Berbeda dengan judge made law yang memang dapat berupa pembentukan hukum yang mengikat pihak selain pihak yang berperkara, maka rechtvinding sejatinya hanya mengikat para pihak, sebab fungsi hakim bukanlah pembentuk peraturan perundang-undangan. Hal ini ditegaskan dalam Pasal 21 A.B. yang intinya hakim tidak dapat memberikan keputusan yang berlaku sebagai peraturan umum. Dengan demikian jelas, menafsirkan bunyi dari pengertian peraturan perundang-undangan tidak dapat dilaksanakan secara sewenang-wenang, hal ini agar dapat mencapai tujuan yang hendak dicapai pembuat undang-undang.

 

Wisnubroto sempat menyebut mengenai legal-positivistik, dan memang benar, harus diakui penulis adalah salah satu penganut legisme, karena kenyataannya, hukum harus identik dengan peraturan perundang-undangan. Legisme justru diperlukan untuk membatasi kesewenang-wenangan hakim dalam memutus perkara (judicial dictatorship), terutama hakim yang tidak cakap dalam memutus perkara. Dalam salah satu artikel di hukumonline, kalangan hakim sendiri mengakui bahwa pengetahuan hakim di Indonesia sangat kurang, karena itu tunjangan perlu untuk ditingkatkan agar dapat membeli literatur asing. Dari tulisan Harahap, penulis menyimpulkan ternyata kadang kala ada hakim yang malas memutus perkara dan kemudian memutus secara sembarangan saja.

Cuplikan Data:
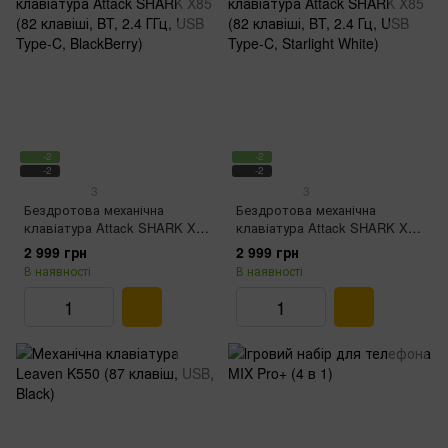
-2
-2
-2
-2
3
3
Бездротова механічна
Бездротова механічна
клавіатура Attack SHARK X85
клавіатура Attack SHARK X85
(82 клавіші, BT, 2.4 ГГц, USB
(82 клавіші, BT, 2.4 Гц, USB
2 999 грн
2 999 грн
Type-C, BlackBerry)
Type-C, Starlight White)
В наявності
В наявності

Daftar Tugas:
1: Ringkas paragraf kutipan yang diawali dengan "Wisnubroto sempat menyebut" menjadi daftar butir. Pertahankan fakta-fakta utamanya.
2: Salin dengan tepat satu bagian dari kutipan. Mulailah pada kata-kata yang memuat "Wisnubroto sempat menyebut" dan berhentilah setelah "secara sembarangan saja.".

Jawaban Setiap Tugas:
1:
- Wisnubroto menyebut legal-positivistik. Penulis mengakui dirinya penganut legisme karena hukum harus identik dengan peraturan perundang-undangan.
- Legisme diperlukan untuk membatasi kesewenang-wenangan hakim dalam memutus perkara (judicial dictatorship), terutama hakim yang tidak cakap.
- Menurut sebuah artikel di hukumonline, kalangan hakim sendiri mengakui bahwa pengetahuan hakim di Indonesia sangat kurang. Karena itu, tunjangan perlu ditingkatkan agar hakim dapat membeli literatur asing.
- Dari tulisan Harahap, penulis menyimpulkan bahwa kadang kala ada hakim yang malas lalu memutus perkara secara sembarangan.

2:
Wisnubroto sempat menyebut mengenai legal-positivistik, dan memang benar, harus diakui penulis adalah salah satu penganut legisme, karena kenyataannya, hukum harus identik dengan peraturan perundang-undangan. Legisme justru diperlukan untuk membatasi kesewenang-wenangan hakim dalam memutus perkara (judicial dictatorship), terutama hakim yang tidak cakap dalam memutus perkara. Dalam salah satu artikel di hukumonline, kalangan hakim sendiri mengakui bahwa pengetahuan hakim di Indonesia sangat kurang, karena itu tunjangan perlu untuk ditingkatkan agar dapat membeli literatur asing. Dari tulisan Harahap, penulis menyimpulkan ternyata kadang kala ada hakim yang malas memutus perkara dan kemudian memutus secara sembarangan saja.